O rabino Mandelbaum, já de volta à sua cadeira e folheando as pá­ginas, respondeu sem erguer os olhos.

  • O conto é do século III de nossa era comum. — A era comum. Um eufemismo para "d.C", depois de Jesus Cristo, expressão que ne­nhum judeu crente usaria. — Este talvez seja o mais antigo conto do gênero. — Percorria o texto com os olhos. — Muito bem, então não precisamos de todos os detalhes, mas nessa história, o rabino Abbahu observa que quando um certo homem está presente na congregação, as preces da comunidade por chuva são atendidas. Quando ele não está, nada de chuva. Bem, de qualquer modo, acaba-se por constatar que logo esse homem trabalha, vejam só, num prostíbulo! Perdoe-me, Tova Chaya, por falar dessas coisas.

  • Quer dizer — interrompeu Will — que é um cafetão? E apesar disso ele é um dos justos?

É o que diz o Talmude.

Will sentiu como se um estilhaço de gelo tivesse deslizado por suas costas. Arrepiou-se, seus ombros tremeram. Não conseguia ouvir o que TC ou o rabino diziam. Em sua cabeça só havia espaço para uma única voz. A de Letitia, a mulher que conhecera em Brownsville. Ouvia as palavras dela altas e claras. O homem que mataram ontem à noite talvez tenha pecado todos os dias da vida que Deus lhe deu, mas foi o homem mais justo que já conheci. Ela havia dito isso sobre Hovvard Macrae, que, como o homem daquela congregação do século III, ganhava a vida como cafetão.

As histórias quase parecem deleitar-se com esse tipo de para­doxo dizia o rabino. Homens bons disfarçados como humildes ou até como grandes pecadores.



A cabeça de Will latejava. Pat Baxter, o louco miliciano que, embo­ra envolvido com fanáticos portadores de arma, jamais fora preso e doara um de seus órgãos a um completo estranho.
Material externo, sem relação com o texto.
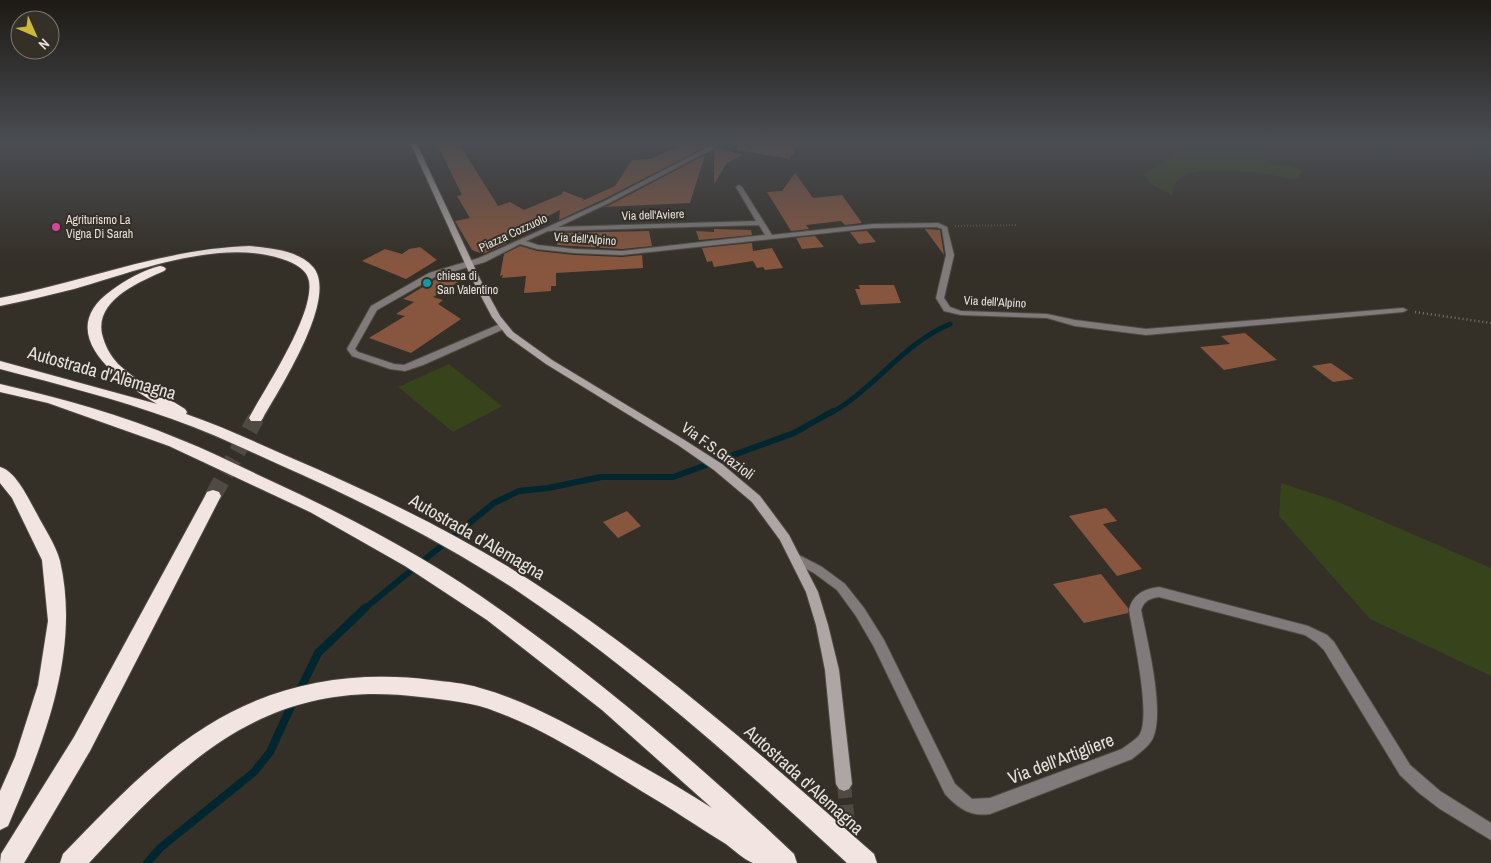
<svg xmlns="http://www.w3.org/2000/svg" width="1491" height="863" font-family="'Archivo Narrow',sans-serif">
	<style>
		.green { fill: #37431b }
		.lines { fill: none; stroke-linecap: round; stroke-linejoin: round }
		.stream-far2 { stroke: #00262f; stroke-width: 5 }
		.stream-far1 { stroke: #00262f; stroke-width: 6 }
		.stream { stroke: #00262f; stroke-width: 8 }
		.building { fill: #88563e }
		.secondary-tunnel { stroke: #4f4a42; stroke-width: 14; stroke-dasharray: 14 7; stroke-linecap: butt }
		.highway-tunnel { stroke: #4f4a42; stroke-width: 17; stroke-dasharray: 17 8; stroke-linecap: butt }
		.street-casing { stroke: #504c44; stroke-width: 2 }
		.secondary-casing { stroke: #504c44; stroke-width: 2 }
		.highway-casing { stroke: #504c44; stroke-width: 2 }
		.path-far1 { stroke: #79756e; stroke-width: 2; stroke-dasharray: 0.5 2.5; stroke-linecap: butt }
		.path { stroke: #79756e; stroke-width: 2.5; stroke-dasharray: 1 3; stroke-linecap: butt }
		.street { fill: #807b7a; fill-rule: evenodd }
		.secondary { fill: #aea6a4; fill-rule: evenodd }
		.highway { fill: #f2e5e1; fill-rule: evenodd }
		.hotel-dot { fill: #d1479c; stroke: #342f27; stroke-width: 2 }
		.culture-dot { fill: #0f9aa8; stroke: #342f27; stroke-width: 2 }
		.labels { text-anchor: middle; stroke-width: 4; stroke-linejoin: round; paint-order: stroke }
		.far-street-label { font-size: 12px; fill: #e6e3de; stroke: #342f27 }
		.far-poi-label { font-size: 12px; fill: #e6e3de; stroke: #342f27; text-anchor: start }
		.street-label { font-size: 15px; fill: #e6e3de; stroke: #342f27 }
		.near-street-label { font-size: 18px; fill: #e6e3de; stroke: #342f27 }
	</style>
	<rect width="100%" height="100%" fill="#342f27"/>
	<!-- green -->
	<path class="green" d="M1214,142H1269L1266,144L1263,153L1266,162C1276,167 1295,164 1302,171L1298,178L1293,179C1269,174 1200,163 1180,178C1174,183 1174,188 1172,195L1156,187L1143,175L1165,160L1187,149Z
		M1352,142H1491V148L1431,143L1373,148Z
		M449,364L502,406L453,432L398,387Z
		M1281,483L1336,501L1491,568V676L1370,619L1279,516Z"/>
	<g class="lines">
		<!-- stream-far2 -->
		<path class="stream-far2" d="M831,413C874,389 904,343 950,324"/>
		<!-- stream-far1 -->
		<path class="stream-far1" d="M364,609L494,503L519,491L548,488L601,477H673L794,433L833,411"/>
		<!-- stream -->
		<path class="stream" d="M299,692L318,653L365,608
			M147,863L160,848L254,772L270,752L293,702"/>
	</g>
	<!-- building -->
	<path class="building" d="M436,142H458L498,206L510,202L524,210L562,194L563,191L584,199L582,201L615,186L632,160L651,159L686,142L707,146L604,199L559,220L560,210L499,241L507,243L483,254L472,250L455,221L470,218L457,196L462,195Z
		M738,142H800L790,159L737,150Z
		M718,148L743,155L727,163L714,184V150Z
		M705,155L690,203L604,207L610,205Z
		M795,173L813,198L842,195L862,223L845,225L841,221L806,225L809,229L791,231L767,192L782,191Z
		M714,229L751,230L752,235L699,240L696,231L714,232Z
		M925,229L940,230L944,255Z
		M649,231L652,246L622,249L557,245L558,233Z
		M867,231L876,242L859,244L850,232Z
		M815,236L824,247L802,249L796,238Z
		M752,243L753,251L772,248L783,268L765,270L763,267L757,268L753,261L714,267L712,261L707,262L702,248Z
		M520,246L537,251L574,255L622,257L642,255L643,268L556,273V286H551V291L524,293L526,276L502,278L503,275L500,276L504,254Z
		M420,247L437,260L406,279L362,261L385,249L402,254L409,249Z
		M455,273L460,281L433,297L443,300L438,304L461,319L411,353L369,338L405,316L396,314L414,302L403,299L436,279Z
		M859,285H894L901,303L861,305L855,289H860Z
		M1245,333L1277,360L1224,370L1200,347L1230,344L1221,336Z
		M1331,363L1354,379L1333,382L1312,366Z
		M1106,508L1117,521L1103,524L1142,569L1117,576L1069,516Z
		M627,511L641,526L618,538L603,522Z
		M1101,574L1128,608V613L1084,623L1053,584Z"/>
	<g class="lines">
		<!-- secondary-tunnel -->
		<path class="secondary-tunnel" d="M844,784L852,863"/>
		<!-- highway-tunnel -->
		<path class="highway-tunnel" d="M213,496L256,418"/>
		<!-- street casing -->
		<g class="street-casing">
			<path id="street" d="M718,142H726L609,203L558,227L756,221L736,187L739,185L742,187L772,235L873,224L938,223L947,227L954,255L944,298L950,307L961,311L1047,314L1075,320L1146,329L1403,308L1407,310L1403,312L1146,335L1075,326L1047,318L961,315L944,311L936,298L946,255L942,229L937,227L873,228L622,255L574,253L537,249L520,244L485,262L435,277L377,310L355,349L358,352L394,364L404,365L500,324H506V328L423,365L405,371L390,369L352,356L347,349L371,306L429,273L479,258L605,201ZM759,225L765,235L622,251L574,249L538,245L526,241L548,231Z
				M797,554L822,567L845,584L864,608L884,640L955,784L972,799L990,798L1122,749C1128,744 1136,740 1140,734C1151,714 1133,634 1129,610C1133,594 1144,589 1159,587L1308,626L1327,635L1334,642L1410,765L1440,791L1491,823V840L1440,809L1419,793L1400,775L1324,650L1317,643L1305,635L1159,597C1150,598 1144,601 1141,610C1147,640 1166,714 1152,740C1147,748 1139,753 1132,759L990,814C970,817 958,808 945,794L874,647L856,616L837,590L814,573L793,562L791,559L793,556Z"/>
		</g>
		<!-- secondary casing -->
		<g class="secondary-casing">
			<path id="secondary" d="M410,142H416L480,279L500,316L513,332L552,360L686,441L722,464L760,496L789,535L818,592L828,625L839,670L852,784L849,789L844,791L839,789L836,784L825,670L816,625L806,592L780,540L752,502L714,470L678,445L546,364L507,336L492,317L472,279Z"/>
		</g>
		<!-- highway casing -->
		<g class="highway-casing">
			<path id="highway" d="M249,246C270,248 298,250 313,267C339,297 280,388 263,418L261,421H251L249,418C265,388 315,314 309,281C307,270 297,265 288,261C224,236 137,271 74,289C49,295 25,301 0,306V298C83,282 163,249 249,246Z
				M160,266L164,267L166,269L164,271C139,282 95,300 102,334C105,346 110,355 118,364C137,382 163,395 185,409L187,412L186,414C221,426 255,442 289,457C371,492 452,531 528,579C652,658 764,757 874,854L877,863H847C742,766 635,670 516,590C441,541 360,500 278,464C243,448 209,432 172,419C116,399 58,384 0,369V361L157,404C119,381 51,333 112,290C126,280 143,270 160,266Z
				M0,384C61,398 122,415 179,439C210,451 239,466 269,480C350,517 430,559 502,611C606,685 702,767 794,854L797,863C786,863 762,863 753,863C743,859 734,850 726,844C698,827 671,808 643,792C596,763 549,731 497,712C473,702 447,700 421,697C268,677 185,759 89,863H60L63,854C108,808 152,760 207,726C275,683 353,670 432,680C448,682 465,683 480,688C527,701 569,725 610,748C645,768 679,787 712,808L602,710L487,620L405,566L310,512L169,446L48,403L0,392Z
				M0,467C16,471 29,500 37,514C44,528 56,545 60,561C81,652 43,744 8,826L0,830V791L15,757L38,685L48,621L42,560L12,498L0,483Z
				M213,490L219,492L221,496L90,751L24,863H0L1,854L74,737L205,496L207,492Z"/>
		</g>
		<!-- path-far1 -->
		<path class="path-far1" d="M330,142H377
			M0,154L44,142
			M955,226L1016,225"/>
		<!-- path -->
		<path class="path" d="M1415,312L1491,323"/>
		<!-- street -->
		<use href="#street" class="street"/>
		<!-- secondary -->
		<use href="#secondary" class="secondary"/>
		<!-- highway -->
		<use href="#highway" class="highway"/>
	</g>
	<!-- sky -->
	<linearGradient id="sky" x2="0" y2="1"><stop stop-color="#1d1a15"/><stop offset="0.54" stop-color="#4a4d52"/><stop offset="1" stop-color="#4a4d52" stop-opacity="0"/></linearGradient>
	<rect width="1491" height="263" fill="url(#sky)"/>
	<!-- markers -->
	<circle class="hotel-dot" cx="56" cy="227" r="5"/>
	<circle class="culture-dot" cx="427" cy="283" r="5"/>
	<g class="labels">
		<!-- far-street labels -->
		<g class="far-street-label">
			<text transform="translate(653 215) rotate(-2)" y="4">Via dell'Aviere</text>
			<text transform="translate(513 233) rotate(-25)" y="4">Piazza Cozzuolo</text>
			<text transform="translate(585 239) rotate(4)" y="4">Via dell'Alpino</text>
			<text transform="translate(995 302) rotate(3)" y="4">Via dell'Alpino</text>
		</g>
		<!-- far-poi labels -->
		<g class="far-poi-label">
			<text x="66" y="224">Agriturismo La<tspan x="66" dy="14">Vigna Di Sarah</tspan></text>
			<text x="437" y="280">chiesa di<tspan x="437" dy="14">San Valentino</tspan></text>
		</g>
		<!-- street labels -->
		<g class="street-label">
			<text transform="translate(718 451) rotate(36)" y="5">Via F.S.Grazioli</text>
		</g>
		<!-- near-street labels -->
		<g class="near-street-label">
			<text transform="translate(102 373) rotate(16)" y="6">Autostrada d'Alemagna</text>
			<text transform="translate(477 537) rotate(30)" y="6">Autostrada d'Alemagna</text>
			<text transform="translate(1061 759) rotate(-21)" y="6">Via dell'Artigliere</text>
			<text transform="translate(804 780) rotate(42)" y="6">Autostrada d'Alemagna</text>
		</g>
	</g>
	<!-- north arrow -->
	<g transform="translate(35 35) rotate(135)"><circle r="24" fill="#342f27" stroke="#7b7770"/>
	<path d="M0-4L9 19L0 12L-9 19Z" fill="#cdb938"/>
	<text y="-8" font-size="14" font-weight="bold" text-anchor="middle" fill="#e6e3de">N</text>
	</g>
</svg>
Gavin Curtis, des­prezado como um político corrupto, mas canalizando dinheiro para as pessoas mais pobres do mundo. Samak Sangsuk, executivo tailandês das altas esferas, mas que providenciava discretamente para que os marginalizados encontrassem a dignidade na morte.
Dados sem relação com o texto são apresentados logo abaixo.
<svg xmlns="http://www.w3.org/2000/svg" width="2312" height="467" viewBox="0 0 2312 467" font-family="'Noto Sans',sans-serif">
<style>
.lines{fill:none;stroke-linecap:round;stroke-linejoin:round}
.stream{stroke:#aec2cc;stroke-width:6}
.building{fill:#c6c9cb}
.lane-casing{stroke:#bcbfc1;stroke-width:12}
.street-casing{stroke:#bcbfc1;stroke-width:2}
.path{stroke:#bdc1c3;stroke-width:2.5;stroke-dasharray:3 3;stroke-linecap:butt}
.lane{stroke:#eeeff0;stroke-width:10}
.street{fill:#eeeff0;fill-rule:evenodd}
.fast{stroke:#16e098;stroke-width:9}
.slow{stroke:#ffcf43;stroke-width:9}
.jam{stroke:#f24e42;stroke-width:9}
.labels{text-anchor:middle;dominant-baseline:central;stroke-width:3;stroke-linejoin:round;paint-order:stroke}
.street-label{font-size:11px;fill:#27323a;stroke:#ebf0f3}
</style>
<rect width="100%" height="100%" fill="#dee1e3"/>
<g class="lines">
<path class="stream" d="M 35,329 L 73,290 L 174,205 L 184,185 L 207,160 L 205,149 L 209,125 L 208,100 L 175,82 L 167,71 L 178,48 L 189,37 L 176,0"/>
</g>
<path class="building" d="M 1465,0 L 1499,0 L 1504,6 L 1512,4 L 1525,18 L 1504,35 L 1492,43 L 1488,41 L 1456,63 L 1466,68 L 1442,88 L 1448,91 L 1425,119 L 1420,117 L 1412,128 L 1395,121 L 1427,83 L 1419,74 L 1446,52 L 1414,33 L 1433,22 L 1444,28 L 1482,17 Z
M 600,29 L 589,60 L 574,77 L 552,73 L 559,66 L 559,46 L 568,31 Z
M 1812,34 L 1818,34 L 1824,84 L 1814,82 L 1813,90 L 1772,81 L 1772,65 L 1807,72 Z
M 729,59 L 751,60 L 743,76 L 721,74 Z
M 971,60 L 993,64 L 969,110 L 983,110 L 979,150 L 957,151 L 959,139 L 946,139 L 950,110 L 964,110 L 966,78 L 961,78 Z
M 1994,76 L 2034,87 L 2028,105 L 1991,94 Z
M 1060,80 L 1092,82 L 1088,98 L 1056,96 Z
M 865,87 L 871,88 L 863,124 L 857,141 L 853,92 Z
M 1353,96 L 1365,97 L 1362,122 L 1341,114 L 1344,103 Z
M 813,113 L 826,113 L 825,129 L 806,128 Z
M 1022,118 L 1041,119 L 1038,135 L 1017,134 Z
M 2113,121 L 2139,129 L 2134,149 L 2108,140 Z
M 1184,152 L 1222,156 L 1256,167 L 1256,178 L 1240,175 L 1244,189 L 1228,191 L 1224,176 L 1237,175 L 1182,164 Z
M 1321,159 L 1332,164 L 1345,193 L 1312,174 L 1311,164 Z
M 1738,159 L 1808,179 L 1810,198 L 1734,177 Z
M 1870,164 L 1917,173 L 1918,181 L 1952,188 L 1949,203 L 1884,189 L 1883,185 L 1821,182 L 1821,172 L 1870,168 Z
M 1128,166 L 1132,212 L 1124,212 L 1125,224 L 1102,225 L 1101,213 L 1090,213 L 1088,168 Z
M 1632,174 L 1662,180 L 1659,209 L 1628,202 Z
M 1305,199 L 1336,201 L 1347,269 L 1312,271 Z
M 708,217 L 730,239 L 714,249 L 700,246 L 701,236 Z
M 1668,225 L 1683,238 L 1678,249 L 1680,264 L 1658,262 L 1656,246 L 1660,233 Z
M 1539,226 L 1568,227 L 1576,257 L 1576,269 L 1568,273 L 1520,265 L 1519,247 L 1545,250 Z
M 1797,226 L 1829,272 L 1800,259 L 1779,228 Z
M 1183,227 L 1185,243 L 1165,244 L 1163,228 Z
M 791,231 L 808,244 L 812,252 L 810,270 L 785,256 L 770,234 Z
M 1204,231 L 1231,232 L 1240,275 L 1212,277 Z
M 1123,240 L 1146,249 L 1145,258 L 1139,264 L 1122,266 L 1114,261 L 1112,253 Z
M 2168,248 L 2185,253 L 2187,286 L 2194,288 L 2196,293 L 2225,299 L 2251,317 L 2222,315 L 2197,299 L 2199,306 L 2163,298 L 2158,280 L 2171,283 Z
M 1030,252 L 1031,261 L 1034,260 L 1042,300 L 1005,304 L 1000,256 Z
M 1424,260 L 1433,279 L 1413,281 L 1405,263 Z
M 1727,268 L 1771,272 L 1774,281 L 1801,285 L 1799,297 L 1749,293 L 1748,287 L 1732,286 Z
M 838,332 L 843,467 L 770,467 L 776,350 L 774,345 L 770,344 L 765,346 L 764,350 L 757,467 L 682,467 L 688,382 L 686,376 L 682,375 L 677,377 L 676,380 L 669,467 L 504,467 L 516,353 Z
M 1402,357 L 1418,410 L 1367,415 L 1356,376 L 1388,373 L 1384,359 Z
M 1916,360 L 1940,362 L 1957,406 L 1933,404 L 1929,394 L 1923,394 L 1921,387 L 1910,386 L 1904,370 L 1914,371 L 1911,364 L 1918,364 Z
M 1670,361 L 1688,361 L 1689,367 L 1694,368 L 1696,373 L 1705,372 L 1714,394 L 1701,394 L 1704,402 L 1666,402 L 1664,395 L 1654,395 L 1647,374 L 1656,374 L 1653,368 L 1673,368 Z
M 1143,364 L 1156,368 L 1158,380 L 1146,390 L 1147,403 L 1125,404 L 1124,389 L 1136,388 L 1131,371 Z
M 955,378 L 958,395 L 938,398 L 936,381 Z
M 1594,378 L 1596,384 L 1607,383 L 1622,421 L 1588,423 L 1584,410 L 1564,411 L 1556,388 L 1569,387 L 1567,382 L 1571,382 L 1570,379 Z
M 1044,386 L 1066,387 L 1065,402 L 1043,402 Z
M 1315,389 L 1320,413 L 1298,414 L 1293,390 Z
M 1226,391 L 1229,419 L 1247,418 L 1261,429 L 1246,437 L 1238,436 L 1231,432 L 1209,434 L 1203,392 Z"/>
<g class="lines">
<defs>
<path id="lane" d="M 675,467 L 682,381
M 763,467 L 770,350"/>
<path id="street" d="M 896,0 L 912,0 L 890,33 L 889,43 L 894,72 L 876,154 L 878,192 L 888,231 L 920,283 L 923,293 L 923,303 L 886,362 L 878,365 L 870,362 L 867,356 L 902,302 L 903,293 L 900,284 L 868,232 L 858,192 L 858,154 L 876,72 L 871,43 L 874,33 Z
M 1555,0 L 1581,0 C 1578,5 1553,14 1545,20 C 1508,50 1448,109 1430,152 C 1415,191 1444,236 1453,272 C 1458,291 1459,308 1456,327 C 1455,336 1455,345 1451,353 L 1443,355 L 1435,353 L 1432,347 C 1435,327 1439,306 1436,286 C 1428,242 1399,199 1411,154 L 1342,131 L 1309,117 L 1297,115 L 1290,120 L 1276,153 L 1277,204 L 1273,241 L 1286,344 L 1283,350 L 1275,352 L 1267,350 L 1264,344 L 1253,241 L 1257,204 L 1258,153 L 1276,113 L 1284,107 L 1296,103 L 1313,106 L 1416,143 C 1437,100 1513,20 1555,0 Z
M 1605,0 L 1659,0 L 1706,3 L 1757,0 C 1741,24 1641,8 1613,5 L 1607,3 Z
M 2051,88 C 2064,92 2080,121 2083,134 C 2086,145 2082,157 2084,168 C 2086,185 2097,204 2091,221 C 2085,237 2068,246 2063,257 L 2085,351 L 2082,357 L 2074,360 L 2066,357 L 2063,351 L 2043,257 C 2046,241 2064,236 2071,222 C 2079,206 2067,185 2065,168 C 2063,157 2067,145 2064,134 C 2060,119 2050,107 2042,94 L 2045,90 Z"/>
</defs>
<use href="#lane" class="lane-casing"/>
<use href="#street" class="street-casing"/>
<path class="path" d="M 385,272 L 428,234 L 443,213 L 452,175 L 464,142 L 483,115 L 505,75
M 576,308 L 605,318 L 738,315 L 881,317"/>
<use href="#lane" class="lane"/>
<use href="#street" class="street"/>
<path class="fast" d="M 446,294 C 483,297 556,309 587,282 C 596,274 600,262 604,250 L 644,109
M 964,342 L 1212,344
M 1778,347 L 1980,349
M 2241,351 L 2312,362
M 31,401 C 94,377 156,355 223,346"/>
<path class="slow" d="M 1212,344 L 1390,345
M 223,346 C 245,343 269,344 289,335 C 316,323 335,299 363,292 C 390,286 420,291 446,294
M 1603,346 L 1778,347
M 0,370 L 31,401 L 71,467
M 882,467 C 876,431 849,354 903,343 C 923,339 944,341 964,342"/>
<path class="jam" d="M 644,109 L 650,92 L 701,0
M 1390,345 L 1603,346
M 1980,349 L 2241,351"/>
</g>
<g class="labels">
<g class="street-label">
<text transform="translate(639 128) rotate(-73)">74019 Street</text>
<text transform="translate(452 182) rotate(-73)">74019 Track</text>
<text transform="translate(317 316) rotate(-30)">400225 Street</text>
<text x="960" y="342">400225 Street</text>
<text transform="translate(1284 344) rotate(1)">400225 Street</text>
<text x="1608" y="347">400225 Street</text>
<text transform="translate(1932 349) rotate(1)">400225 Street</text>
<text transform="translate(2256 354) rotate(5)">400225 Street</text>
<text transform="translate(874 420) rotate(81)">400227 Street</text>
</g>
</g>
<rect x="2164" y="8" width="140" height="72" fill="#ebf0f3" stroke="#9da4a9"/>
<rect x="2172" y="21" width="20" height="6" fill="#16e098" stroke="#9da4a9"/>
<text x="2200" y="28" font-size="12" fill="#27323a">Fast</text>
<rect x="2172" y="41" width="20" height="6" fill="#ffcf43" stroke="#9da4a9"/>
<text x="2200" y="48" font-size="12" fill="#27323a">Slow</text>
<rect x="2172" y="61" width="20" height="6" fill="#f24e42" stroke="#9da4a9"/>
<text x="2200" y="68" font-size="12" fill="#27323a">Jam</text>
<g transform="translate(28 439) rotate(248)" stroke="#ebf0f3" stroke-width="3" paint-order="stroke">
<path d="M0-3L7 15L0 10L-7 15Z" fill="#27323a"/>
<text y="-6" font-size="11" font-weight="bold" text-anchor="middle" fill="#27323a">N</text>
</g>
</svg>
Ele mal conseguia acompanhar seus próprios pensamentos. Lem­brou-se do carro curiosamente modesto de Curtis quando fugiu do as­sédio da imprensa. E o que dissera Geneviève Huntley sobre o doador do rim? O único pedido do Sr. Baxter foi o anonimato. Foi somente o que me pediu em troca do que fez. Todos esses homens haviam praticado ações nobres e todos as fizeram em segredo.